2016 Call for Presentations
Commercial Users of Functional Programming 2016
Sponsored by SIGPLAN
Co-located with ICFP 2016
Talk Proposal Submission Deadline: 24 June 2016
CUFP 2016 Presentation Submission Form
The annual CUFP event is a place where people can see how others are using functional programming to solve real world problems; where practitioners meet and collaborate; where language designers and users can share ideas about the future of their favorite language; and where one can learn practical techniques and approaches for putting functional programming to work.
Giving a CUFP Talk
If you have experience using functional languages in a practical setting, we invite you to submit a proposal to give a talk at the event. We're looking for two kinds of talks:
Retrospective talks are typically 25 minutes long. Now that CUFP has run for more than a decade, we intend to invite past speakers to share what they’ve learned after a decade spent as commercial users of functional programming. We will favour experience reports that include technical content.

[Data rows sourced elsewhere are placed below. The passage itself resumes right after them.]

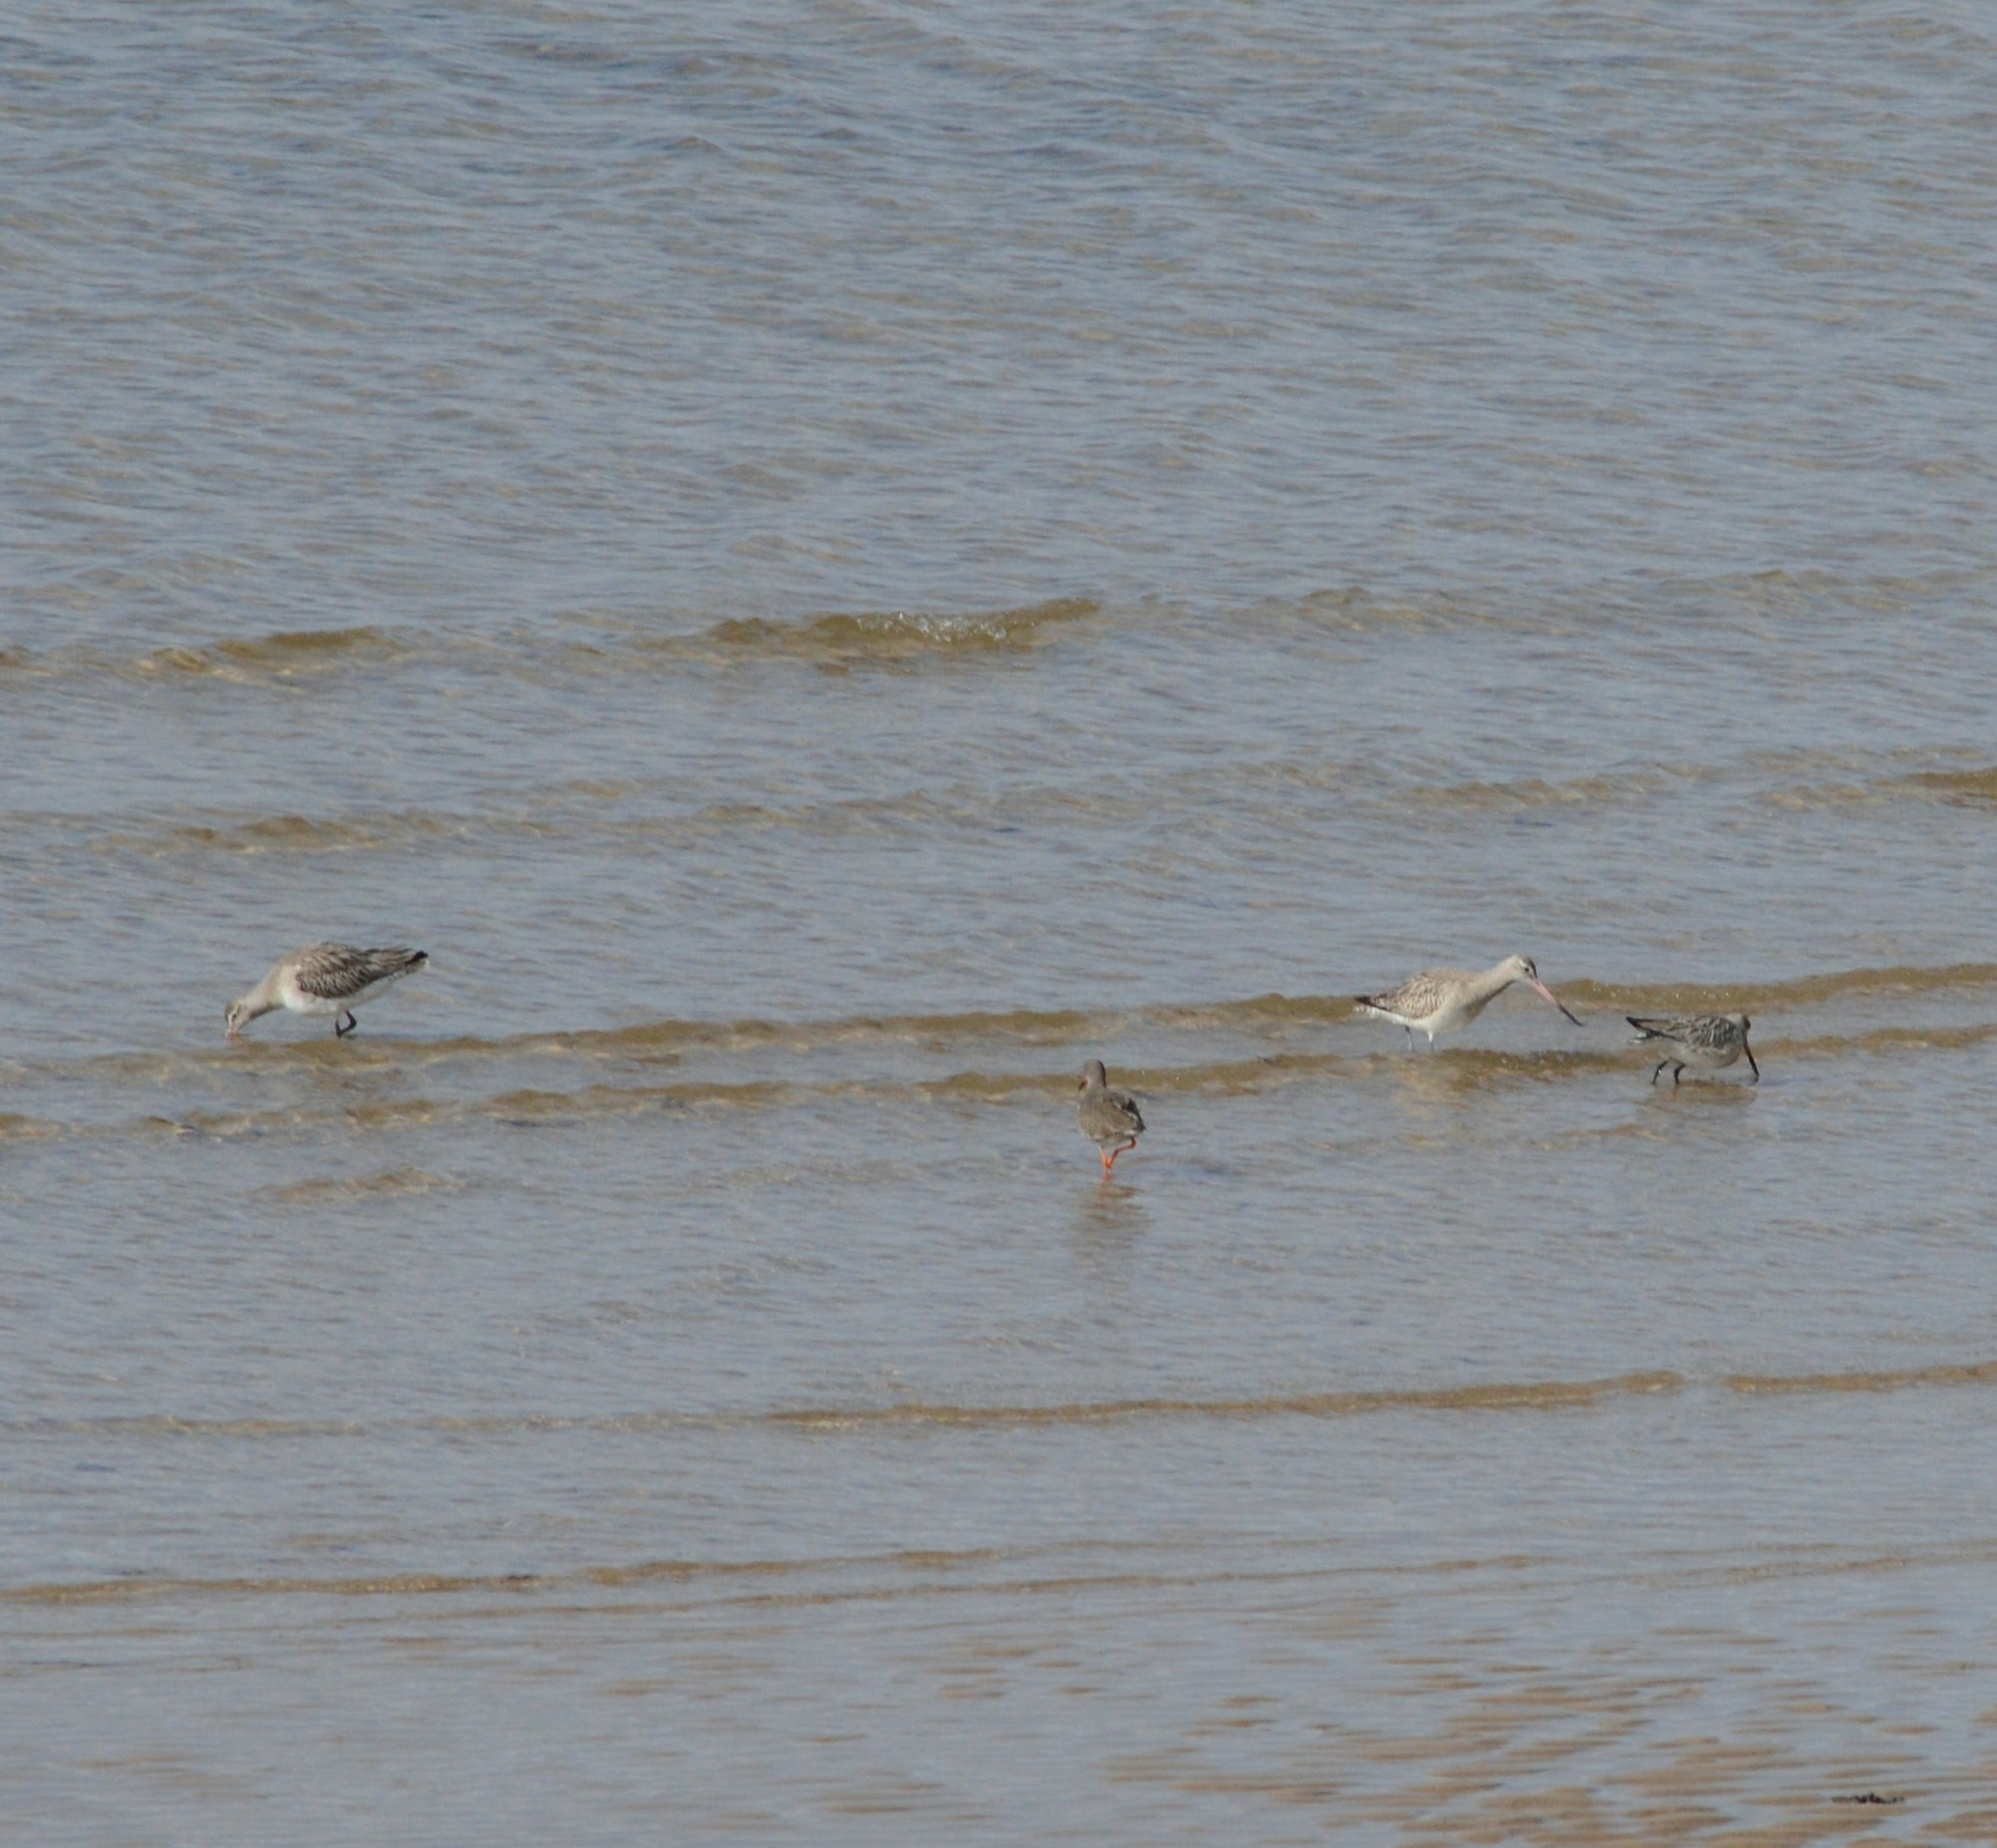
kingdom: Animalia
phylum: Chordata
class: Aves
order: Charadriiformes
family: Scolopacidae
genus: Limosa
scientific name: Limosa lapponica
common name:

Technical talks are also 25 minutes long, and should focus on teaching the audience something about a particular technique or methodology, from the point of view of someone who has seen it play out in practice. These talks could cover anything from techniques for building functional concurrent applications, to managing dynamic reconfigurations, to design recipes for using types effectively in large-scale applications. While these talks will often be based on a particular language, they should be accessible to a broad range of programmers.
We strongly encourage submissions from people in communities that are underrepresented in functional programming, including but not limited to women; people of color; people in gender, sexual and romantic minorities; people with disabilities; people residing in Asia, Africa, or Latin America; and people who have never presented at a conference before. We recognize that inclusion is an important part of our mission to promote functional programming. So that CUFP can be a safe environment in which participants openly exchange ideas, we abide by the SIGPLAN Conference Code of Conduct Policy.
If you are interested in offering a talk, or nominating someone to do so, please submit your presentation before 24 June 2016 via the
You do not need to submit a paper, just a short proposal for your talk. There will be a short scribe's report of the presentations and discussions but not of the details of individual talks, as the meeting is intended to be more of a discussion forum than a technical interchange.
Nevertheless, presentations will be recorded and presenters will be expected to sign an ACM copyright release form.
Note that we will need all presenters to register for the CUFP workshop and travel to Japan at their own expense. There are some funds available to would-be presenters who require assistance in this respect.
- Katie Ots (Facebook), co-chair
- Alex Lang (Tsuru Capital), co-chair
- Rúnar Óli Bjarnason (Verizon Labs)
- Mark Hibberd (Ambiata)
- Mirai Ikebuchi (Nagoya University)
- Paul Khuong (AppNexus)
- Carin Meier (Cognitect)
- Kenji Rikitake (Kenji Rikitake Professional Engineer's Office)
For more information on CUFP, including videos of presentations from previous years, take a look at the CUFP website at http://cufp.org. Note that presenters, like other attendees, will need to register for the event. Acceptance and rejection letters will be sent out by July 15th.
Guidance on giving a great CUFP talk
Focus on the interesting bits: Think about what will distinguish your talk, and what will engage the audience, and focus there. There are a number of places to look for those interesting bits.
Setting: FP is pretty well-established in some areas, including formal verification, financial processing, and server-side web services. An unusual setting can be a source of interest. If you're deploying FP-based mobile UIs or building servers on oil rigs, then the challenges of that scenario are worth focusing on. Did FP help or hinder in adapting to the setting?
Technology: The CUFP audience is hungry to learn about how FP techniques work in practice. What design patterns have you applied, and to what areas? Did you use functional reactive programming for user interfaces, or DSLs for playing chess, or fault-tolerant actors for large-scale geological data processing? Teach us something about the techniques you used, and why we should consider using them ourselves.
Getting things done: How did you deal with large-scale software development in the absence of pre-existing support tools that are often expected in larger commercial environments (IDEs, coverage tools, debuggers, profilers) and without larger, proven bodies of libraries? Did you hit any brick walls that required support from the community?
Don't just be a cheerleader: It's easy to write a rah-rah talk about how well FP worked for you, but CUFP is more interesting when the talks also cover what doesn't work. Even when the results were all great, you should spend more time on the challenges along the way than on the parts that went smoothly.